Not that you'd get any sense of this underbelly from Bollywood, which assumes its main job is to cheer-lead a national industry. "One can say that the Hindi movie is a super-genre that combines within itself all the genres," puffs one writer, proud as a peacock. The writing's not all like this, thankfully: there's plenty of solid information for the devotee, even if it does assume an ability to navigate the hundreds of actors and directors and dozens of dynasties that produce the 800 or so movies every year. But when it gets to talk about Hrithik, it's without so much as mentioning his controversial retirement, or those rumours of an affair on the London set of Yaadein with Kareena Kapoor. And it doesn't touch on other uncomfortable themes explored elsewhere in Bollywood Boy: actresses who end up in prostitution, the arrest of Fardeen Khan for cocaine use, the closeted stars who are secretly gay.

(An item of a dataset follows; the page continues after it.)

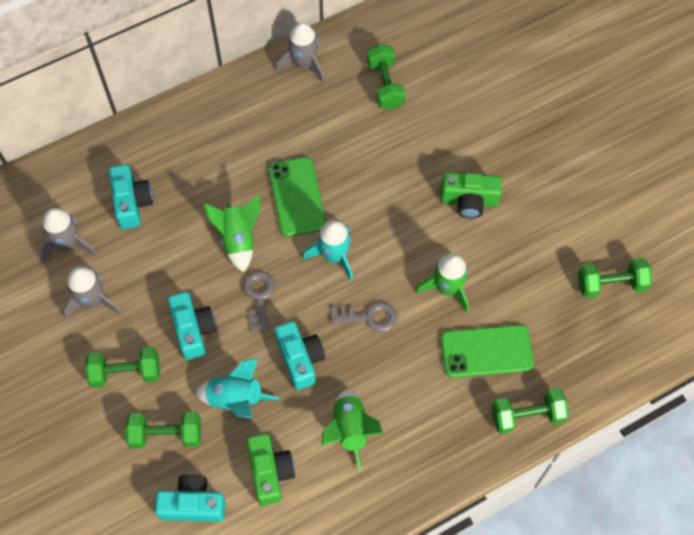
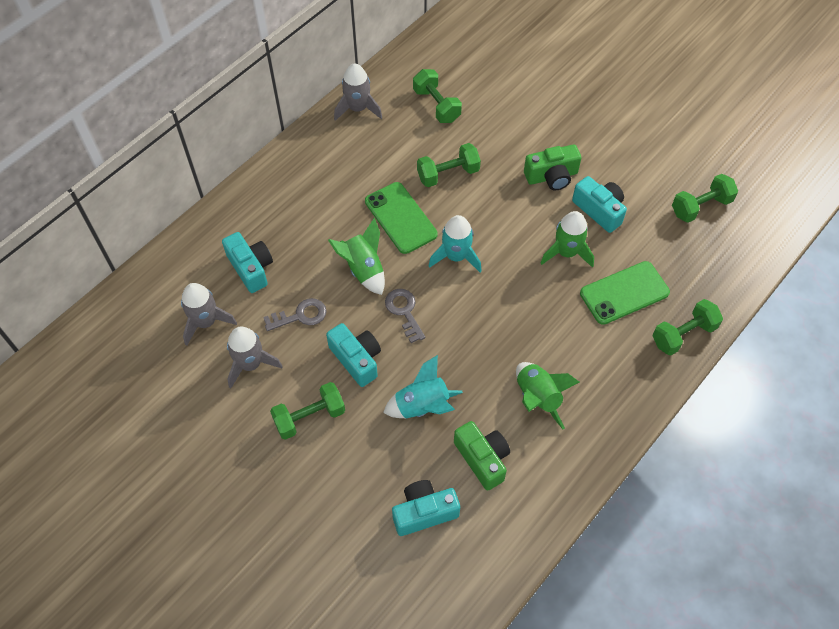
camera: 20 degrees left, 5 degrees down
(166, 434) = (371, 459): green dumbbell -> green dumbbell (448, 174)
(300, 359) = (465, 352): turquoise camera -> turquoise camera (599, 210)
(369, 317) = (510, 297): grey key -> grey key (300, 316)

One film that Bollywood does happily trumpet is Lagaan, a big recent international success. Chris England has written up his experience of filming it in Balham to Bollywood. Now England is a funny chap, a jobbing actor and a perfectly skilled writer to boot, who had some success on the London stage by writing the comedy An Evening with Gary Lineker. Lagaan is also about sport – an uptight English army cricket team visiting a village in 1893 and being thrashed there in a match. Filmed in Bhuj, an hour's flight from Mumbai, it was unusual in that it required actors to make a six-month commitment (Indian actors, like joiners, seem to have three jobs on the go at once) and was to be the first Indian film using natural sound (the sound is usually post-dubbed).

It also happened to be headlined by one of the biggest stars in Bollywood now, Aamir Khan, who has largely replaced Hrithik as the crown prince of Indian cinema. The actual shoot is amusingly recounted, but perhaps the most telling thing comes later, after England returns home.

Not only does he find out that a serious drought had hit the region of Bhuj while he was there (he recalls with a "wince of embarrassment" the copious use of water to mimic rainstorms in the filming), a fact to which he had been completely oblivious. But the entire 500-year-old city where they made Lagaan was flattened by a massive earthquake just after filming ended. It's a telling image: a Bollywood heart-throb, pursued by teen fans, being drenched in water while all around the parched countryside burns and the people suffer, returning to a multi-storey hotel destined to be flattened by an earth tremor.

I'm rather satisfied to report that when the English cast played the Indian cast in a cricket match, they reversed the narrative of the movie: England beat India. At least some things are better in fantasy. Let's just hope there were no chants of "Vindaloo" in the changing rooms afterwards.